12 thoughts on “Winter knocks in Colorado high country”

    1. I don’t have the necessary connections, but you might want to contact RMNP about it. They seem to have more than they need on Trail Ridge Road right now.

  1. Only someone from the mountains could write “Meanwhile, snow is falling tonight AS LOW AS 8,000 feet.” 8,000 feet sounds pretty darned high to a lot of us! Thanks for the chuckle.

    1. 🙂 It’s all relative, I suppose. Denver is the Mile High City, so we start measuring at 5,000 feet or so. And our highest peaks are about 14,000 ft. Snow comes over the Divide and down toward us, so the lower it gets, the closer to Denver it is. My brother lives just west of Boulder at about 8,500 feet, so he was probably getting snow. A bit early for snow so close.

  2. You found it! I thought this was a special point of view; your searching skills are better than some paid journalists & we know your integrity is better, too. Back from sea-level to 300 ft tomorrow… sure hope the snow doesnt mess with elkfest or Denver this weekend! ps, harry potter says hello 🙂

    1. Yes I did, and thank you again. I wonder if I’d know yet that TRR was closed if you hadn’t told me. I just checked several sources and it looks like it is still closed. The weather looks beautiful up there today, so they may yet get the road open before Elk Fest starts tomorrow.

      1. They did it– NPS says TRR opened about 2 hrs ago (little after noon?); they posted a beauty of a still from the webcam & Estes paper posted a clip from an Elk Fest performer.
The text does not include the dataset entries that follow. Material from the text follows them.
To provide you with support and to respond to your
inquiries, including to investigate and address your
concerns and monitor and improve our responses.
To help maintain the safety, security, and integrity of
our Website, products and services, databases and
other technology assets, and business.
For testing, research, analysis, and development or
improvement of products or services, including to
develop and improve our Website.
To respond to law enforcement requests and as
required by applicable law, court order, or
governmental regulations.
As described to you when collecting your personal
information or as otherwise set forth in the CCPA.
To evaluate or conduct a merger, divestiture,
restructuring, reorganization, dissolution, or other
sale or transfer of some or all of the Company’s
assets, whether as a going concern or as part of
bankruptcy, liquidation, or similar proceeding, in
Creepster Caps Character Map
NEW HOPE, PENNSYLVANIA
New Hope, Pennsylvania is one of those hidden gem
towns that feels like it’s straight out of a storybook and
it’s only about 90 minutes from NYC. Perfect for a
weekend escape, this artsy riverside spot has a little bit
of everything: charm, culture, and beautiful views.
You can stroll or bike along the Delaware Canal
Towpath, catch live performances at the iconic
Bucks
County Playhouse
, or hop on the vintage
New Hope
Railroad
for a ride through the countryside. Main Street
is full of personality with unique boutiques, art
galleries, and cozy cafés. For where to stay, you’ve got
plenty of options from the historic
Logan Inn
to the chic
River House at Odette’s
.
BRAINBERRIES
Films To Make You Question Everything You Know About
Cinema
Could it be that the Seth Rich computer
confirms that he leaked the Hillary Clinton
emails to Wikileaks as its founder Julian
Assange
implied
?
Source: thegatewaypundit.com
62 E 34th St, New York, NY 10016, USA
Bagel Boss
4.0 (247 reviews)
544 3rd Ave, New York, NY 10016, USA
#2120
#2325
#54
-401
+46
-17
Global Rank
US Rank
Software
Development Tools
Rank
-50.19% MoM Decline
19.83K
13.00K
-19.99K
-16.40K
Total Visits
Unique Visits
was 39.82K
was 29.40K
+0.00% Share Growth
Gosh, wish i was out there instead of airports/planes!

        1. Wonderful news!! It must have been just minutes before that I checked for information and found only that the road was still closed. The Estes webcams showed bumper-to-bumper traffic on Elkhorn, though, so it apparently wasn’t choking off much traffic (most of which probably comes from the Front Range). And the weather today is glorious.

  3. Happy dance: some of that cool showed up here…OK 80 is cool-ish. Wind seems to have blown the mosquitoes off, too. (Now if my head would stop feeling like a bulging water balloon and my ears would unstop…but it doesn’t matter. Bright, sunny and cool-ish…58 tonight! Wooo-whoo)
    And go elk!

    1. I suppose that’s not surprising when you live in a warm climate. But I’d miss it. The seasons weren’t very distinct in Atlanta and I missed them when I lived there.